# touch button control?



## Sickie Ickie (Jun 20, 2006)

By using an SSC-32 board and VSA software, is there a way that I can just press a button every time I want a mouth to open for a song? Or do I have to graph out each mouth opening?


----------



## ryanhailey (Jun 25, 2007)

All you need to do sickie is get a usb joystick and use the capture function in VSA to record your motions real time.


----------



## Dr Morbius (Sep 21, 2004)

Be sure to hold down the "A" button the whole time to make it work with a joystick.


----------



## Sickie Ickie (Jun 20, 2006)

Thanks, guys. That tidbit is the most excellent tip I've gotten yet!

Do you see how the movements look on the prop in real time as it's recording, or do you have to record, and then see how it looks?

PS Any ideas on where to get a cheap usb joystick?


----------



## Sickie Ickie (Jun 20, 2006)

I found this for $12.99 plus shipping.










http://www.compusa.com/applications...PUSA&cm_mmc_o=2mHCjCVybgwTyz__wyCjCVqHCjCdwwp


----------



## Sickie Ickie (Jun 20, 2006)

Sickie Ickie said:


> Thanks, guys. That tidbit is the most excellent tip I've gotten yet!
> 
> Do you see how the movements look on the prop in real time as it's recording, or do you have to record, and then see how it looks?
> 
> PS Any ideas on where to get a cheap usb joystick?


er...reading back on that, does that record pan and tilt motions with a joystick, too? I thought yes, but I may have read into this.


----------



## Dr Morbius (Sep 21, 2004)

Sickie, first you should use a joy PAD with little sticks...looks like a Sidewinder, or a PSX controller. You don't want a huge stick for fast motions for obvious reasons.

You can control any servo track with a joystick, but only record one at a time.

You can see the servo move as you record.


----------



## Sickie Ickie (Jun 20, 2006)

Are you talking about this, Doc? : 









Is there a way to record all servo movements from a joystick at once?

I mean, you are technically sending 4 directions to the joystick after all, right?

Edit: What I mean to say is, if you want the skull to talk while panning his head right and then looking up, you wouldn't have to do the track three times, right? One for each servo.....you could just push the button while panning and tilting up and do all three at once, right?


----------



## Dr Morbius (Sep 21, 2004)

Nope..In VSA you can only record one track at a time.
That joypad is the correct style, just make sure you buy one for a PC.


----------



## Sickie Ickie (Jun 20, 2006)

Hmmmmm...is there any other software that records multiple tracks at once?
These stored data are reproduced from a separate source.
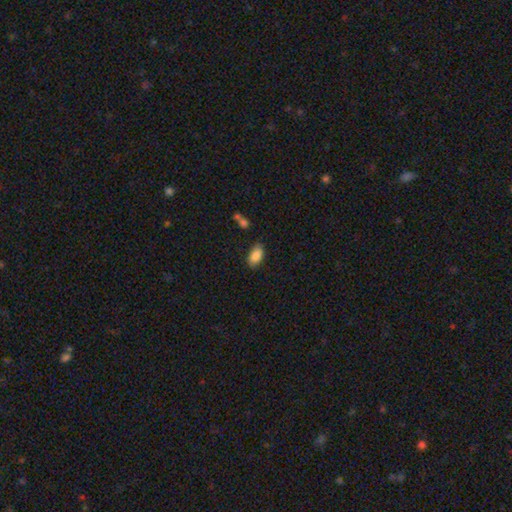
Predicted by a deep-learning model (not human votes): Q: Smooth or featured?
A: smooth (86%); runner-up: star or artifact (7%)
Q: How rounded?
A: in between (93%); runner-up: round (4%)
Q: Merging?
A: none (79%); runner-up: minor disturbance (15%)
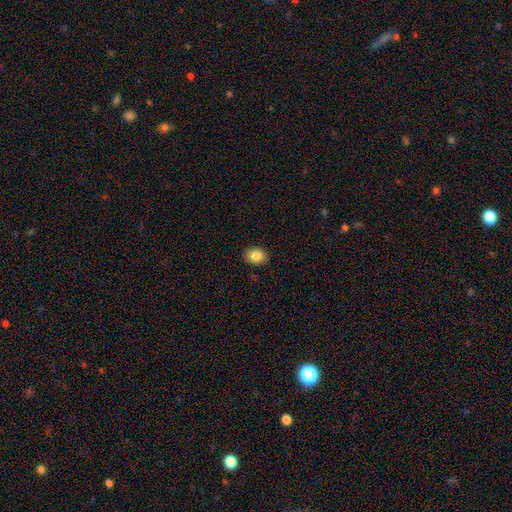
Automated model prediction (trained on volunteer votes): smooth 87%, star or artifact 8%, featured or disk 5%. Down the decision tree: how rounded — in between (60%); merging — none (88%).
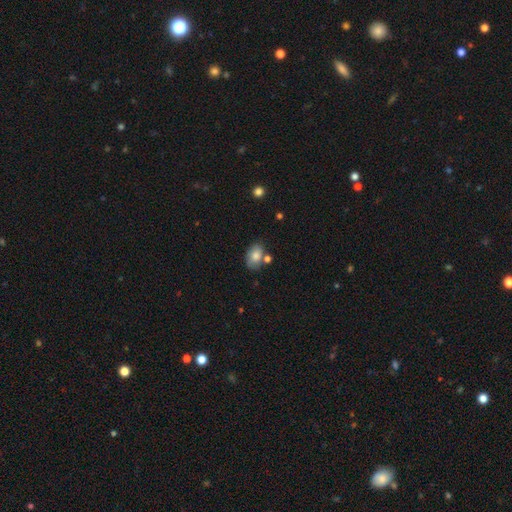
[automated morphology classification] smooth-or-featured: smooth: 78% | featured or disk: 14% | star or artifact: 8%
  how-rounded: in between: 83% | round: 16% | cigar-shaped: 1%
  merging: none: 63% | minor disturbance: 19% | merger: 13% | major disturbance: 5%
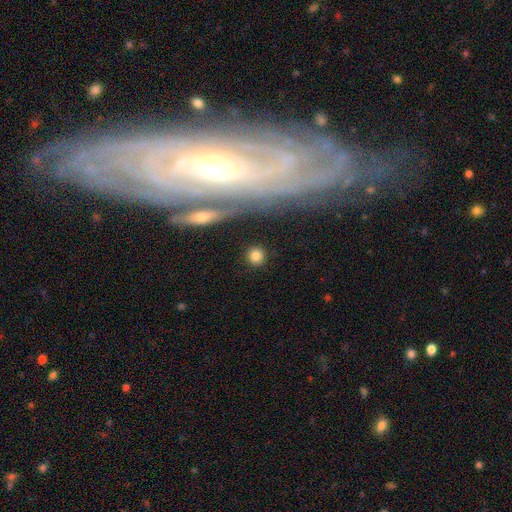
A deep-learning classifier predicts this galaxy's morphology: This is clearly a smooth galaxy (82%). How rounded: clearly round (89%). Merging: clearly none (88%).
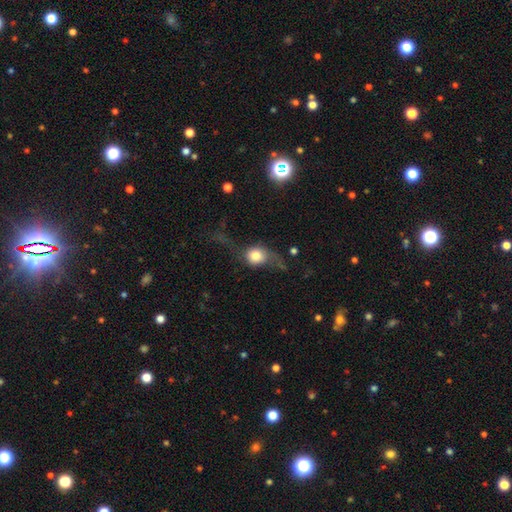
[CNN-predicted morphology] smooth-or-featured: smooth: 59% | featured or disk: 32% | star or artifact: 9%
  how-rounded: round: 71% | in between: 26% | cigar-shaped: 3%
  merging: major disturbance: 40% | none: 34% | minor disturbance: 21% | merger: 5%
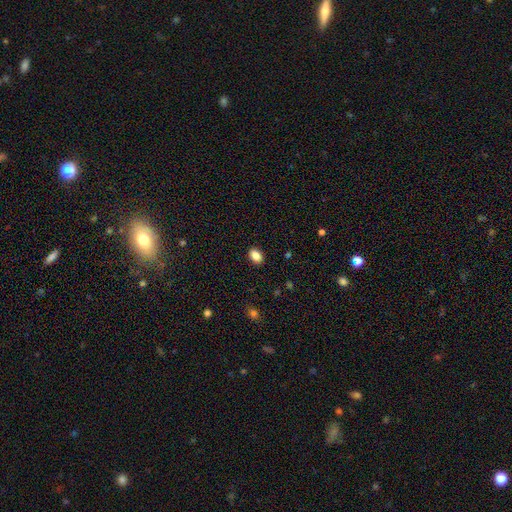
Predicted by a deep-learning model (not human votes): Smooth or featured? smooth (86%)
How rounded? in between (83%)
Merging? none (89%)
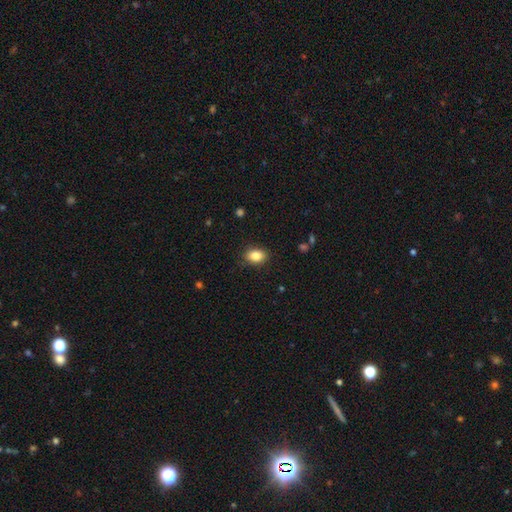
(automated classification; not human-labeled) A smooth galaxy with no disk features (86%) that is in between round and cigar-shaped (76%).

Vote fractions:
- Smooth or featured? smooth: 86% / star or artifact: 8% / featured or disk: 6%
- How rounded? in between: 76% / round: 22% / cigar-shaped: 1%
- Merging? none: 87% / minor disturbance: 10% / major disturbance: 2% / merger: 1%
Or do they all do one at a time?


----------



## Dr Morbius (Sep 21, 2004)

Not that I'm aware of, at least not commercially, but EvilBob wrote something a while back, it uses a mouse to record 3 axis, with an input for you to talk into a mic to record jaw motion. Sorry I don't have a link anymore, but maybe he can chime in? I know it outputs SSC32 data only. You then import it into VSA. No joystick though, just mouse with a wheel.

[edited] Parlay exports multiple cards, but VSA only imports data for SSC32.


----------



## Dr Morbius (Sep 21, 2004)

Ok, I set the wayback machine for 2 years ago and found it:
http://www.slavjane.org/halloween/parlay.zip

Here is a link to Halloween forum thread about the software..a good read, it answers alot of questions.
http://www.halloweenforum.com/halloween-props/61946-pirate-skull-servo-control-software.html


----------



## Sickie Ickie (Jun 20, 2006)

Doc, I've said it before and I'll say it again. You are Awesome! Thanks!


----------



## Dr Morbius (Sep 21, 2004)

You are most welcome!


----------



## scary rick (Dec 6, 2008)

Hey Doc. Are you still using this program to do your skull routines ?


----------



## Dr Morbius (Sep 21, 2004)

No, I do it the "hard way". I get better control that way.


----------